Fig.1 Block diagram of Delta modulation transmitter.

• Sample and hold circuit will sample the analog input signal into Pulse amplitude modulated (PAM) signal.

• The generated PAM signal is given as one of the input to the comparator and the other input is a signal from DAC output.
• The Up-down counter stores the magnitude of the previous sample in the binary value.
• This binary number is converted into equivalent voltage in the Digital-to-analog converter (DAC).
• The PAM signal and the DAC output are compared in the comparator, which implies that the sampled signal is compared against the previous sample to increase or decrease the amplitude of the DM signal.
• The Up-down counter is incremented or decremented depending on whether the previous sample is larger or smaller than the current sample.
• This counter is clocked at a rate equal to the sample rate, which is updated after each comparison.
• Depending on the results of comparison, the output of the comparator generates the Delta pulse code modulated signal.
• The Fig2 illustrates the block diagram of Delta modulation receiver.

Fig.2 Block diagram of Delta modulation receiver.

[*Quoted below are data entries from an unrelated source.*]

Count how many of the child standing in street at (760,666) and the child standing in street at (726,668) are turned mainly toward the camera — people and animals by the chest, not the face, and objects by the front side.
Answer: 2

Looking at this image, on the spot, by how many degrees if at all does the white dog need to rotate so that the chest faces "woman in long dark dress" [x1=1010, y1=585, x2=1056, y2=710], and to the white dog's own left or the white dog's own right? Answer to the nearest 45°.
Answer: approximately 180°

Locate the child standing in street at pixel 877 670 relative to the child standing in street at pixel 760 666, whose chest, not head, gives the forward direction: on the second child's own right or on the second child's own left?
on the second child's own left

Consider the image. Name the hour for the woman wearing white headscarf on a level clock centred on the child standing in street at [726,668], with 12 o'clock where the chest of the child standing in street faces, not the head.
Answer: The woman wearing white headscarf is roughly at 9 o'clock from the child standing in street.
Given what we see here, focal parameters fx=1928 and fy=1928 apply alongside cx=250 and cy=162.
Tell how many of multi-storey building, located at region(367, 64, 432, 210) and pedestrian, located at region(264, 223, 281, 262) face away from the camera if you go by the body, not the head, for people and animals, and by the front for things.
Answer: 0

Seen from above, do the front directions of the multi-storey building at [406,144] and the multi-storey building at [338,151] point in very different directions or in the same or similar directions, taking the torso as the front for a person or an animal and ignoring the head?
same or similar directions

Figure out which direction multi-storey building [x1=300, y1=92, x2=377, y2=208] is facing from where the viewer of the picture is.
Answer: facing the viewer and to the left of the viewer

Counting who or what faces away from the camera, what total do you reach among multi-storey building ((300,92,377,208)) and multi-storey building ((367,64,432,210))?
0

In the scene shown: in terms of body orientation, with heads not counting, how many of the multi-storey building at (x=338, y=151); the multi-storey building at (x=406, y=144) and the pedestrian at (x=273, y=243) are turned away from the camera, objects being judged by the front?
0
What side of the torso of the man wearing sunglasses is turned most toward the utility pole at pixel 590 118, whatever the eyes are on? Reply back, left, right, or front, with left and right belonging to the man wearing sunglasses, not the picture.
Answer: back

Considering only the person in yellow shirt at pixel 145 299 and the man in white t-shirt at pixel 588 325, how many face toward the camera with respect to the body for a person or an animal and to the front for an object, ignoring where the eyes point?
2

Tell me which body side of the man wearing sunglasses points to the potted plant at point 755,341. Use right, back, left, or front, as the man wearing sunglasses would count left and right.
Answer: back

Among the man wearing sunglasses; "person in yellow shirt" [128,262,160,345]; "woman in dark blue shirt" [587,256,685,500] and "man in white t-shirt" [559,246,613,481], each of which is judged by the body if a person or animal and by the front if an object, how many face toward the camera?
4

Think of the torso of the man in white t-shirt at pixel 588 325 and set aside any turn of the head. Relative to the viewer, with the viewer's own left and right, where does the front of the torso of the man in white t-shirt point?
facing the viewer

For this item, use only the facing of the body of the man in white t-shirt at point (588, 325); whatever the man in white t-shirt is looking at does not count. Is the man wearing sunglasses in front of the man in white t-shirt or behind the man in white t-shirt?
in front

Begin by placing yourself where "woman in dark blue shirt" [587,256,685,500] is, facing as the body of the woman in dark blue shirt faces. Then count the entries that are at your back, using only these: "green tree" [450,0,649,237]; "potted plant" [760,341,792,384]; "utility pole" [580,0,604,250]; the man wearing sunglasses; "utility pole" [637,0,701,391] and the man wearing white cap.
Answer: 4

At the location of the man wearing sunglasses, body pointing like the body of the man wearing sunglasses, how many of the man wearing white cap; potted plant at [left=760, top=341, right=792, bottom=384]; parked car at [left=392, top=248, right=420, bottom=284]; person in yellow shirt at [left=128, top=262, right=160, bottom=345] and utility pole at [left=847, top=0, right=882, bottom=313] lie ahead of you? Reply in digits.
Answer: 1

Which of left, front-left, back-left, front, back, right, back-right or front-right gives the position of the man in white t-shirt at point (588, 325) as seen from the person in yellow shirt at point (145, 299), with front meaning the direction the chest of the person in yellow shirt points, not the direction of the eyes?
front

• The receiver of the delta modulator consists of DAC, up/down counter and LPF. It does not contain the comparator.

• The Delta PCM signal is fed to the up/down counter which works at the same sample rate as transmitter.

• Depending on the binary input received the value in the up/down counter is accordingly incremented or decremented.

• Based on the input received from the up/down counter, DAC will generate the output PAM signal.

• The output signal of DAC in the transmitter and receiver is identical to reconstruct the signal.

• This signal is then allowed to pass through a low pass filter which will filter out the high frequency components from the signal and thus produce the original analog signal.